A percepção de nunca ser capaz de ver seu sorriso atrevido novamente levou uma parte dela com ele. A realidade agora estava bem na frente de seus olhos - sem vida.

— Por favor, não... Por favor... Ei?

Ei de volta.

Mark estava em lágrimas silenciosas enquanto a observava desmoronar na frente dele. O que quebrou seu coração em milhões de pedaços foi que ele não conseguiu acalmá-la em seus braços como sempre faria. Ele não podia segurá-la. Tudo o que ele podia fazer era observá-la, socando o peito de seu irmão imóvel enquanto gritava de dor.

Fúria.

Mas ele não sabia o que o assustava mais - seus gritos de agonia enquanto seu corpo tremia, ou as tosses violentas que a deixavam tonta, ou o silêncio repentino que era muito quieto.

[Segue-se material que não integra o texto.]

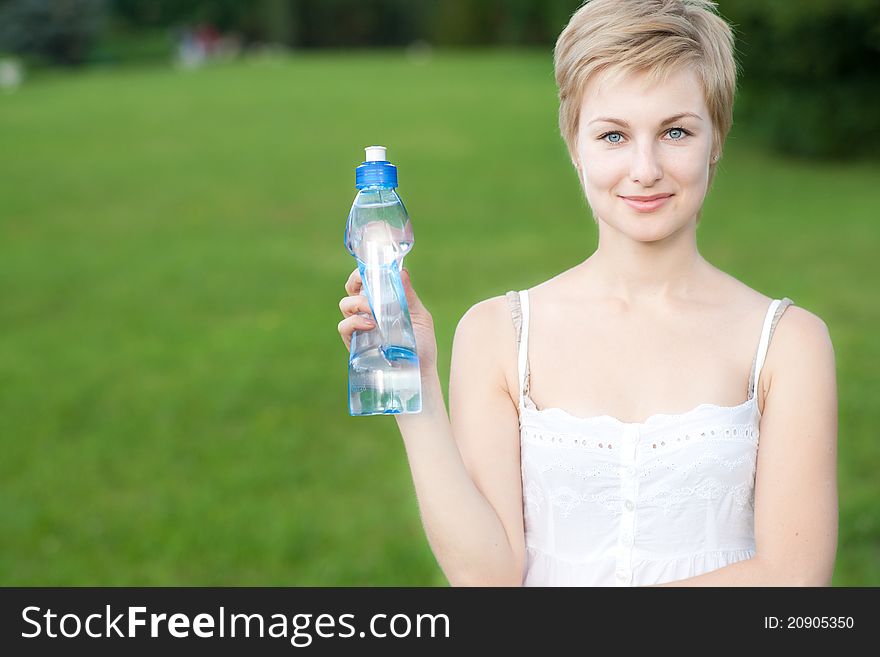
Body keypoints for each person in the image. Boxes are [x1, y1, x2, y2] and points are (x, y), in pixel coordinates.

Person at [337, 0, 838, 586]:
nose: (645, 168)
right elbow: (489, 580)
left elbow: (794, 581)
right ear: (575, 144)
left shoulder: (787, 343)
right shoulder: (498, 333)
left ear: (716, 138)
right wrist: (414, 385)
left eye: (675, 131)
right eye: (614, 135)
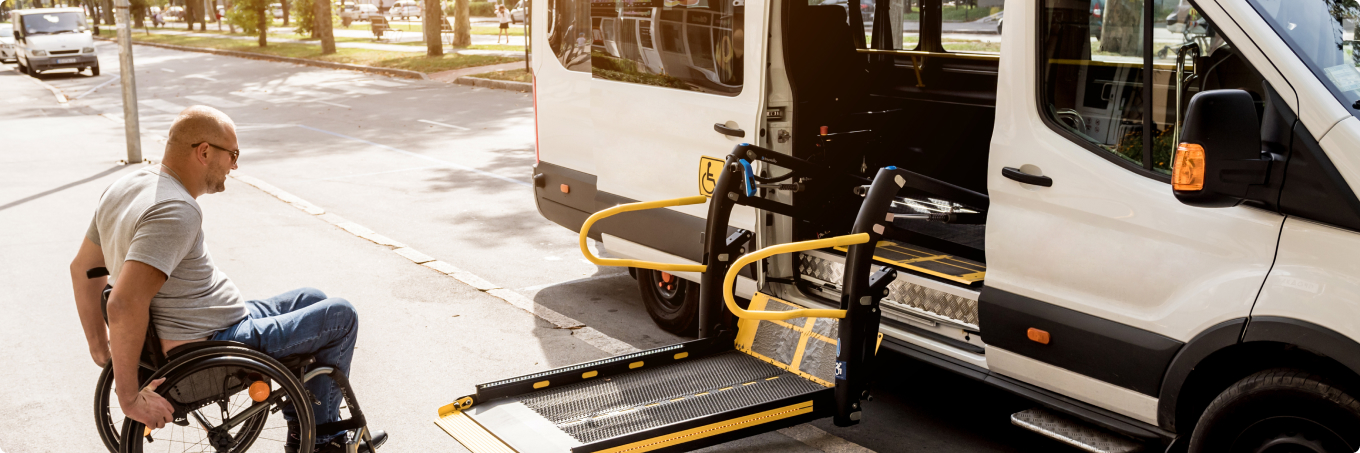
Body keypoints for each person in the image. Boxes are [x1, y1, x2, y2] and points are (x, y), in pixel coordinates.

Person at [69, 106, 386, 453]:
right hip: (209, 343)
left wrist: (102, 350)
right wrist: (128, 396)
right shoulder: (175, 210)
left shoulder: (129, 185)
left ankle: (308, 425)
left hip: (208, 326)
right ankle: (325, 442)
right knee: (341, 316)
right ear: (204, 152)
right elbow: (123, 302)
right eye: (233, 155)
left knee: (311, 298)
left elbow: (84, 269)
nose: (235, 166)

Norah olhou para o peito do irmão; a camada de sujeira acima de sua blusa azul-clara agora salpicada de vermelho-escuro.

Uma pequena risada divertida saiu de sua boca; sua boca, que agora estava caída com o mesmo vermelho escuro.

A percepção em seus olhos a fez enxugar o queixo; a ponta de seus dedos agora manchada com o vermelho escuro.

Calma.

— Desligue... Desligue... Desligue... Desligue tudo.

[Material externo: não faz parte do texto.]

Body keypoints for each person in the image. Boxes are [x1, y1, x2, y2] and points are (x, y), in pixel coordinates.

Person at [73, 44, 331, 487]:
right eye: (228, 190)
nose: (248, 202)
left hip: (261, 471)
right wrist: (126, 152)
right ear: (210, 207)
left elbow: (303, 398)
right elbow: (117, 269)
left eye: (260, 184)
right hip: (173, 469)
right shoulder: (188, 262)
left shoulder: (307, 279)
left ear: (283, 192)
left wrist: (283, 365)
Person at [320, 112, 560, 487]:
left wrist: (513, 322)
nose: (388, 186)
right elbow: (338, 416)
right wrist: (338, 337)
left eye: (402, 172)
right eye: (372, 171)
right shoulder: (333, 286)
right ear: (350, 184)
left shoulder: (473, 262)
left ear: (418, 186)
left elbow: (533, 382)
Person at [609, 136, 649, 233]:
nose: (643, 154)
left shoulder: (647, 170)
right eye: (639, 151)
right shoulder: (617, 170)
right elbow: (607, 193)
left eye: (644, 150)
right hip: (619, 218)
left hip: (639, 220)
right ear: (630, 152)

Ele a observou enquanto ela murmurava as palavras como um mantra com os olhos bem fechados, porque da próxima vez que ela os abrisse novamente, não havia mais uma alma por trás do par de avelãs.

Voar.

Ela se afogou rapidamente em sua espiral, e ele não conseguiu puxá-la de volta.

———

— Então, se um dia você me ver caindo na minha... Espiral, você pode prometer me puxar de volta?

— Eu prometo. E que tal isso - eu prometo que não vou deixar você cair em sua espiral novamente.

— Nunca quebre isso.

— Nunca quebrei e nunca vou.

———

Essa foi a primeira promessa que ele quebrou.

A equipe de resgate os encontrou quatro horas depois.

Oito cirurgiões e um piloto; dois falecidos e sete com necessidade imediata de cuidados médicos.

Norah estava perto de desmaiar depois de tudo o que aconteceu, as constantes tosses vermelhas e os hematomas que ela descobriu dias atrás. Sangramento interno era um caminho, ela pensou, encontrando uma pitada de diversão nisso.

Ao ouvir os passos abafados se aproximando deles, ela fechou os olhos.

Ela poderia finalmente dormir agora.

Mas ela não podia deixar de se perguntar se Timothy tivesse aguentado por mais um tempo, ele ainda estaria vivo agora? Sofia ainda teria pai? Seu desejo por ela seria atendido?

No entanto, ela estava feliz. Não porque ele se foi, mas porque ele finalmente estava em paz, longe do sofrimento e da tortura.

Ele estava com Lexie na praia, ou em algum lugar acima das nuvens. Ele estava olhando por ela.

Inferno, ele sempre parecia o irmão mais velho.